BEGIN
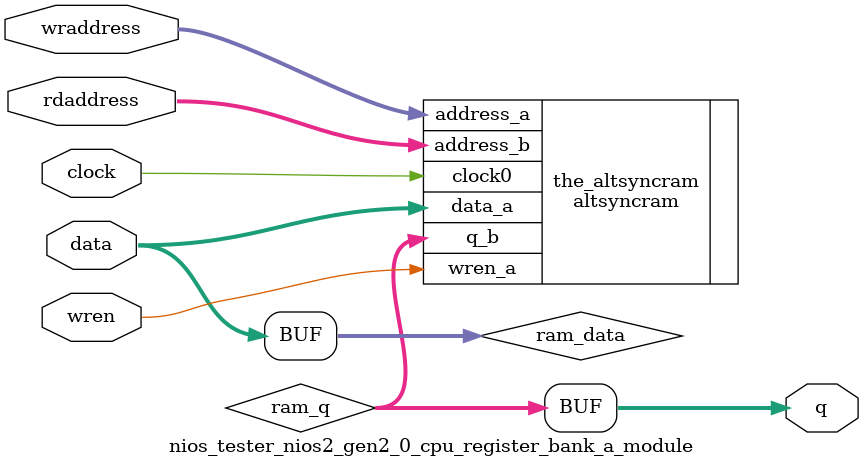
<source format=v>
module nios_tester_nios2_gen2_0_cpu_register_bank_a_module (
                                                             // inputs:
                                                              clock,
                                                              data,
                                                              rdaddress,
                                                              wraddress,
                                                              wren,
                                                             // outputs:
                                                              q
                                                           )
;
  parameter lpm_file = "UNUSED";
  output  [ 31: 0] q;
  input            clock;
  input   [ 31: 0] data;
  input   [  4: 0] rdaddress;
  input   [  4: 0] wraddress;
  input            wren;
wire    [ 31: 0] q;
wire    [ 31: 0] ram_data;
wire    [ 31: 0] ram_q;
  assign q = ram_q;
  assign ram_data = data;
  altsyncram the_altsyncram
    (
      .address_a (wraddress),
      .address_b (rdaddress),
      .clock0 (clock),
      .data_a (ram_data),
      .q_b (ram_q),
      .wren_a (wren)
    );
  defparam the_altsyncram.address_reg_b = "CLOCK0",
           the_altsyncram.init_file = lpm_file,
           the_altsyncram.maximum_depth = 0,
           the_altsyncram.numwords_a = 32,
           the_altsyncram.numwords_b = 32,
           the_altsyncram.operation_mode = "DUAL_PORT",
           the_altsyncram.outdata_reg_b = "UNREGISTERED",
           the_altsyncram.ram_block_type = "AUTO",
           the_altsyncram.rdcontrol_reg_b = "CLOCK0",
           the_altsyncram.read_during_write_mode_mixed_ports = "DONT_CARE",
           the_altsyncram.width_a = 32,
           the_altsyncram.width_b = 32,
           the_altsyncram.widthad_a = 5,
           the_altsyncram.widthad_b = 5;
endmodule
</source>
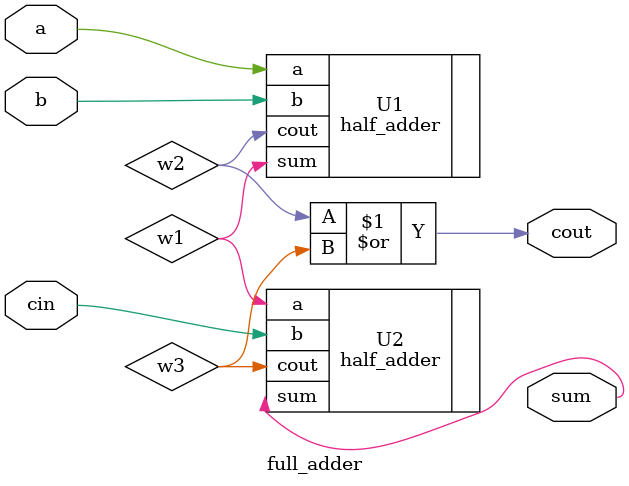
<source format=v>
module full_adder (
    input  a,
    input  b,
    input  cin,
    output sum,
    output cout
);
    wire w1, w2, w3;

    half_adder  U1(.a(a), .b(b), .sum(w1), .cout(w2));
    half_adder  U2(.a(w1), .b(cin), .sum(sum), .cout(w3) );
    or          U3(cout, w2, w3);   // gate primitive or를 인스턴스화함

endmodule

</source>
END
BEGIN
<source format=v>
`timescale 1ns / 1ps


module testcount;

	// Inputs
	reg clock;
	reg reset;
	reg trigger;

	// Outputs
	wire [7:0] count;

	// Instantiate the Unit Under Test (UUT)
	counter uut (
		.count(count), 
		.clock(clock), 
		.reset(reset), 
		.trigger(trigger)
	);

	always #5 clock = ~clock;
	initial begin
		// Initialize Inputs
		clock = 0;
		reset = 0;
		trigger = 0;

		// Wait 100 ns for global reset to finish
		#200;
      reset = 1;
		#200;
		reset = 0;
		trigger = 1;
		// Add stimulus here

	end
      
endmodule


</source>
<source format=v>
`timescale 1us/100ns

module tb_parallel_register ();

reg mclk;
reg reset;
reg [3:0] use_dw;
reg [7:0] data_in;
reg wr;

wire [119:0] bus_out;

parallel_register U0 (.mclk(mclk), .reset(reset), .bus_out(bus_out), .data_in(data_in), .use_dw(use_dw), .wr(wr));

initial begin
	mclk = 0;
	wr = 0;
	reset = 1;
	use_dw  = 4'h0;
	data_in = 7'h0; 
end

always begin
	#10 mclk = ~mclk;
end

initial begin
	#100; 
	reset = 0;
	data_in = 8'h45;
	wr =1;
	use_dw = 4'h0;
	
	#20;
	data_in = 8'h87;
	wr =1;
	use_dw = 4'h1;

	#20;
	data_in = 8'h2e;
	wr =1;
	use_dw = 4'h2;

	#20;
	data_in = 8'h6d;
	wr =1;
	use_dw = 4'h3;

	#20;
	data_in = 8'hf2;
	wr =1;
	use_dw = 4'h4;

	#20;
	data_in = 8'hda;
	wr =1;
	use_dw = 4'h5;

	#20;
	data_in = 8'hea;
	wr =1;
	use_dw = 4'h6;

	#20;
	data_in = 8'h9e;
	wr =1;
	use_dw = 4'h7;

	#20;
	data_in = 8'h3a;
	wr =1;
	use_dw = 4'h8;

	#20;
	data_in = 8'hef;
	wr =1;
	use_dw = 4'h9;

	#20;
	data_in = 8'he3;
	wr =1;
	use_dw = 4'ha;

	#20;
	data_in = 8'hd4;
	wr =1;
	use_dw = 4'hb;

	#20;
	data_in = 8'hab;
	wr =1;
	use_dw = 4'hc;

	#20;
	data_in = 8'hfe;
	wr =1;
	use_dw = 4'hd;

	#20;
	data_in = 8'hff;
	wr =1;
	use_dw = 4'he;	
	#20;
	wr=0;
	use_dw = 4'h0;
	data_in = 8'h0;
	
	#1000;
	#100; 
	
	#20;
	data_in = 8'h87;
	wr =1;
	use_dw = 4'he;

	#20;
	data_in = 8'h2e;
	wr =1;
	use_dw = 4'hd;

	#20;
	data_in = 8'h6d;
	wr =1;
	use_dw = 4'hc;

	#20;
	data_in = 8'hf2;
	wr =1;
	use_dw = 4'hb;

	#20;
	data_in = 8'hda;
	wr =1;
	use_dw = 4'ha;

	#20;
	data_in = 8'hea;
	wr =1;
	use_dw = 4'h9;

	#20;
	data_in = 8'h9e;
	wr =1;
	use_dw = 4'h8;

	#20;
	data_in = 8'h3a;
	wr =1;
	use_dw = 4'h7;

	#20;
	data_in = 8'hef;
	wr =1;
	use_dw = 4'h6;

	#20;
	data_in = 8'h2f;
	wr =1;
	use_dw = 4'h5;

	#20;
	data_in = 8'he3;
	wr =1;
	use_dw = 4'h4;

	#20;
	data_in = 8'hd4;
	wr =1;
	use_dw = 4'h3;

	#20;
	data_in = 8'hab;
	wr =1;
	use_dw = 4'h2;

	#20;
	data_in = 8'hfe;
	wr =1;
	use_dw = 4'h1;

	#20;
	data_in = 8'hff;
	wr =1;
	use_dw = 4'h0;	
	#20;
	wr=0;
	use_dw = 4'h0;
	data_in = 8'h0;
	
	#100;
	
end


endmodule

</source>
END
What you should do » Copy whichever lines in the listing above hold "timescale".

Answer for the task »
`timescale 1ns / 1ps
`timescale 1us/100ns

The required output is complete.